- EXERCISE REQUIREMENTS -
Check each line of the material that follows, and copy those holding the string "font".

*** RECORD SET Section Begins ***

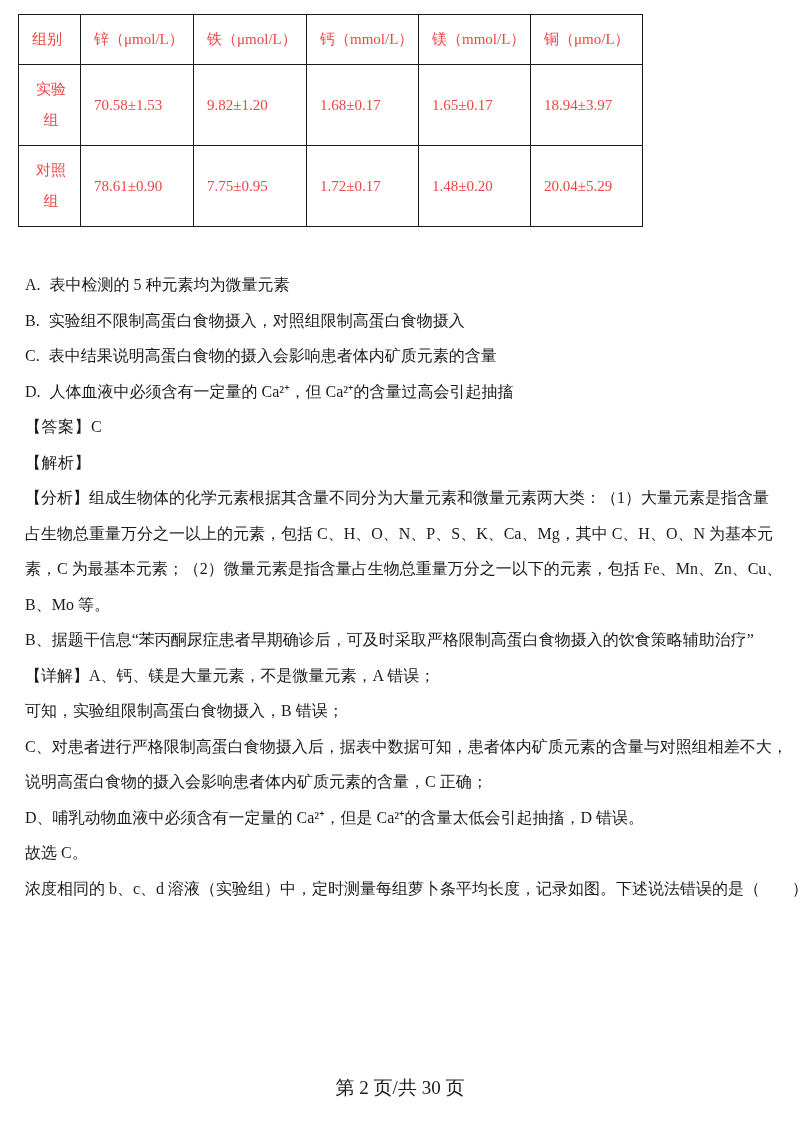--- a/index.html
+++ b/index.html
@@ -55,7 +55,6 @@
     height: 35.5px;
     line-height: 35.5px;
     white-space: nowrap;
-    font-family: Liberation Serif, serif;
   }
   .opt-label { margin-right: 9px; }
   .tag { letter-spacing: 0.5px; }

*** RECORD SET Section Ends ***
*** RECORD SET Section Begins ***

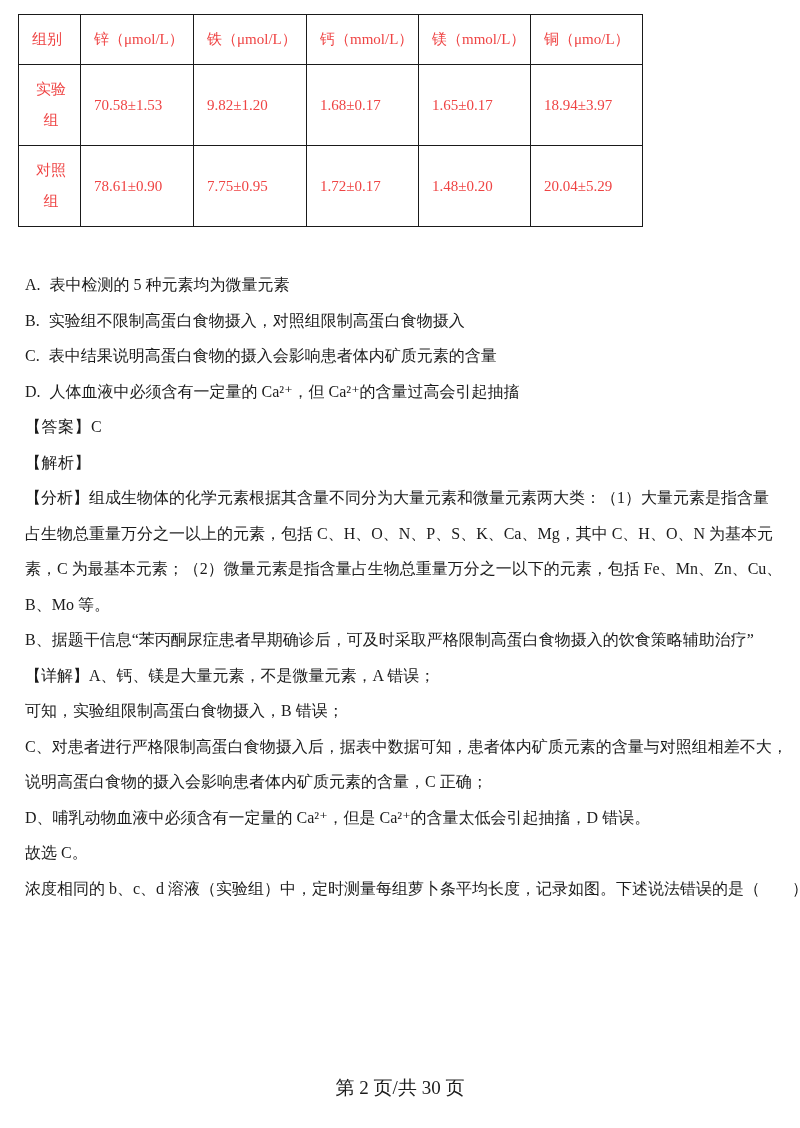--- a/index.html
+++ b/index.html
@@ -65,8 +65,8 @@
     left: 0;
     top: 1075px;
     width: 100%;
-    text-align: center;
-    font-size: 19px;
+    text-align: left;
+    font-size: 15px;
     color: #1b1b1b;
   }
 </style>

*** RECORD SET Section Ends ***

- EXPECTED ANSWER -
-    font-family: Liberation Serif, serif;
-    font-size: 19px;
+    font-size: 15px;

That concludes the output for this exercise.